Use Einsum

When to use this page

Use this page to understand me.einsum — the core computation primitive in mechestim.

Prerequisites

Your First Budget

Common patterns

import mechestim as me

with me.BudgetContext(flop_budget=10**8) as budget:
    A = me.ones((256, 256))
    B = me.ones((256, 256))
    x = me.ones((256,))

    # Matrix-vector multiply: cost = 2 × m × k
    y = me.einsum('ij,j->i', A, x)           # 2 × 256 × 256 = 131,072 FLOPs

    # Matrix multiply: cost = 2 × m × k × n
    C = me.einsum('ij,jk->ik', A, B)         # 2 × 256 × 256 × 256 = 33,554,432 FLOPs

    # Outer product: cost = i × j (no summation, no ×2)
    outer = me.einsum('i,j->ij', x, x)       # 256 × 256 = 65,536 FLOPs

    # Trace: cost = 2 × i
    tr = me.einsum('ii->', A)                 # 2 × 256 = 512 FLOPs

    # Batched matmul: cost = 2 × b × m × k × n
    batch = me.ones((4, 256, 256))
    out = me.einsum('bij,bjk->bik', batch, batch)  # 2 × 4 × 256 × 256 × 256 FLOPs

    print(budget.summary())

Cost formula

The cost of an einsum is the sum of per-step costs along the optimal contraction path. Every einsum — even a simple two-operand one — goes through the opt_einsum path optimizer (a symmetry-aware fork of opt_einsum).

For each pairwise step:

cost = (product of all index dimensions) × op_factor

where op_factor = 2 when indices are summed (multiply + add) and op_factor = 1 when no indices are summed (outer product / pure assignment).

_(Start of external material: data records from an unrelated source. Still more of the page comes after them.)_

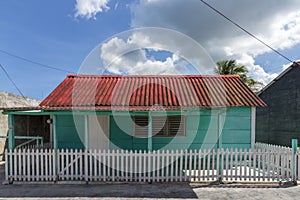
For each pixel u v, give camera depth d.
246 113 10.14
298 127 13.12
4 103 12.15
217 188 6.49
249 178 7.02
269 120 15.80
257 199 5.68
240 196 5.89
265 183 6.91
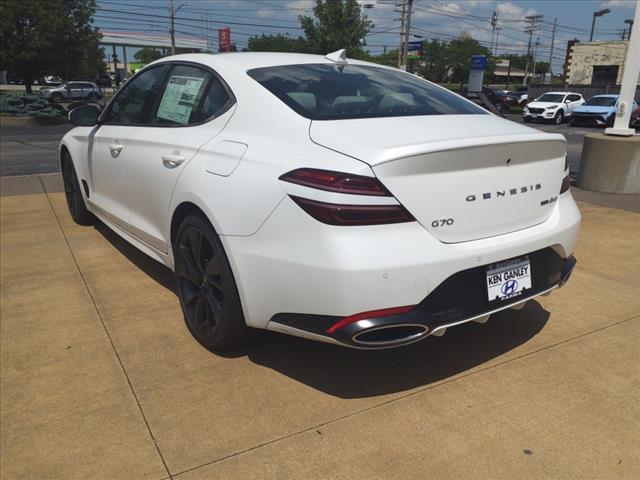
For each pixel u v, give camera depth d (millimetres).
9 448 2236
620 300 3738
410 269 2227
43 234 5008
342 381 2717
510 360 2938
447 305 2367
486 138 2439
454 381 2732
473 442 2289
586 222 5812
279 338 3117
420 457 2197
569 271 2961
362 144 2320
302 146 2447
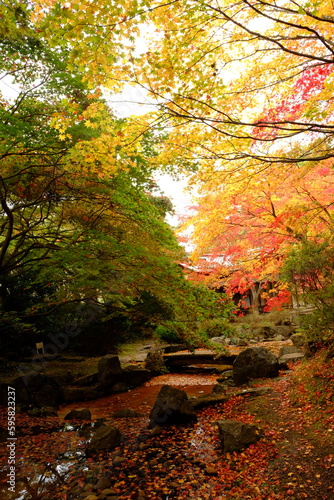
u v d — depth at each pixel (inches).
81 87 243.6
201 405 278.2
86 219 323.0
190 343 308.8
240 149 174.6
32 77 245.3
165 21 123.3
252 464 168.4
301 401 230.2
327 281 254.2
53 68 241.9
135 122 151.2
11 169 282.0
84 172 250.1
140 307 430.0
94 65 132.2
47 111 261.1
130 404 342.6
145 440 226.8
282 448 176.2
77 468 193.5
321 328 264.1
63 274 380.2
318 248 252.5
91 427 262.2
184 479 169.0
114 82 139.7
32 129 233.1
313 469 151.1
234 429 196.7
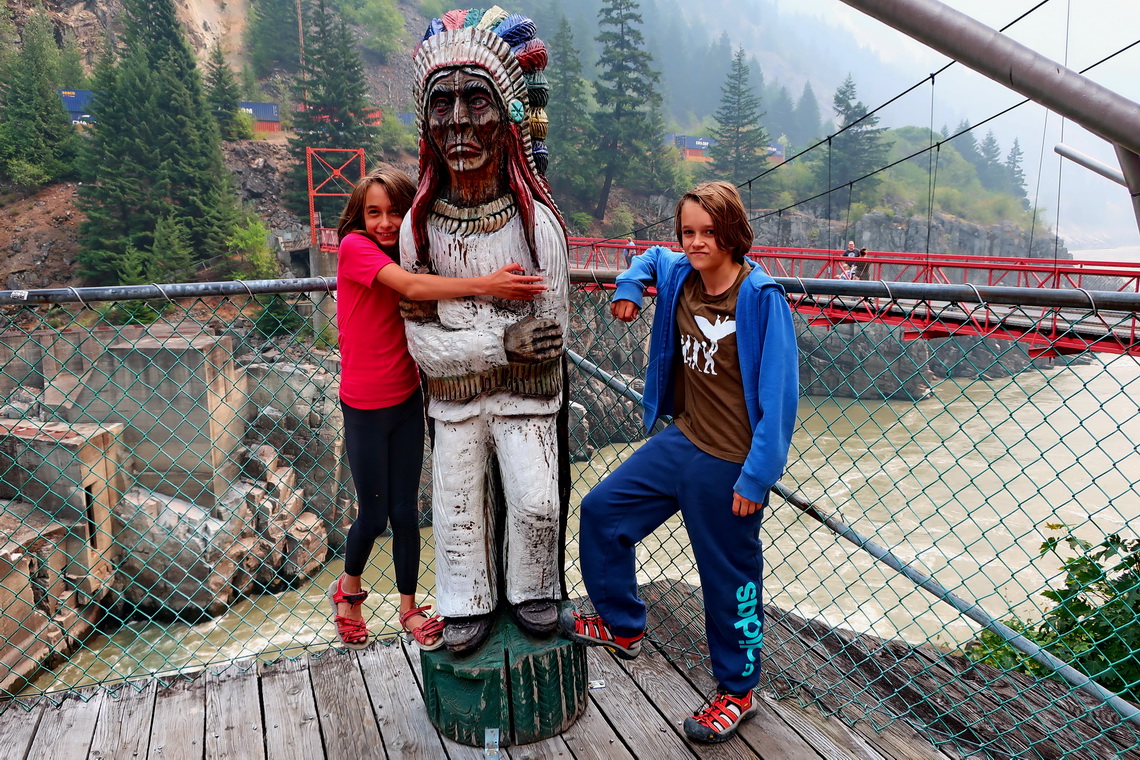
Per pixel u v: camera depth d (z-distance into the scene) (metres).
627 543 2.18
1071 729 2.45
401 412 2.36
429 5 88.75
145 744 2.38
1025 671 3.43
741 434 2.06
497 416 2.24
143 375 14.57
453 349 2.12
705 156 78.44
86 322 19.06
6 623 11.15
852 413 22.38
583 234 54.44
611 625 2.22
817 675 2.71
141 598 13.71
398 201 2.28
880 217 64.25
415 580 2.50
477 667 2.24
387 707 2.52
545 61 2.22
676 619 3.07
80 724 2.49
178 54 39.34
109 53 38.44
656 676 2.67
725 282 2.10
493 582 2.35
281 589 14.34
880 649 2.86
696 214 1.99
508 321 2.15
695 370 2.12
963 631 10.70
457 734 2.30
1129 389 24.64
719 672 2.26
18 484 13.56
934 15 1.69
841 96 70.44
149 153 35.00
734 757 2.24
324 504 15.60
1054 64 1.63
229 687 2.67
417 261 2.15
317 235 33.22
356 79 44.38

For 'ij,jk->ik' with shapes (256, 256) and (256, 256): - Indices: i=256, j=256, k=256 - j is summed out, so op_factor = 2 - Cost: 2 x 256 x 256 x 256 = 33,554,432

For multi-operand einsums (3+ tensors), mechestim automatically decomposes the contraction into optimal pairwise steps. The total cost is the sum of per-step costs.

me.dot and me.matmul

me.dot(A, B) and me.matmul(A, B) are equivalent to the corresponding einsum and have the same FLOP cost.

Symmetric tensors

There are two separate symmetry declarations — one for inputs, one for outputs:

Input symmetry — wrap with me.as_symmetric() before passing to einsum. The optimizer automatically uses symmetry to choose the best contraction order and charges reduced costs:

with me.BudgetContext(flop_budget=10**8) as budget:
    S = me.as_symmetric(np.eye(10), symmetric_axes=(0, 1))  # 55 unique elements
    v = me.ones((10,))

    result = me.einsum('ij,j->i', S, v)  # cost reduced by input symmetry

Output symmetry — pass symmetric_axes to einsum() to declare that the result is symmetric. This wraps the output as a SymmetricTensor so downstream operations benefit from reduced costs. It does NOT affect the cost of this einsum — it's a declaration about the result's structure:

with me.BudgetContext(flop_budget=10**8) as budget:
    X = me.array(np.random.randn(100, 10))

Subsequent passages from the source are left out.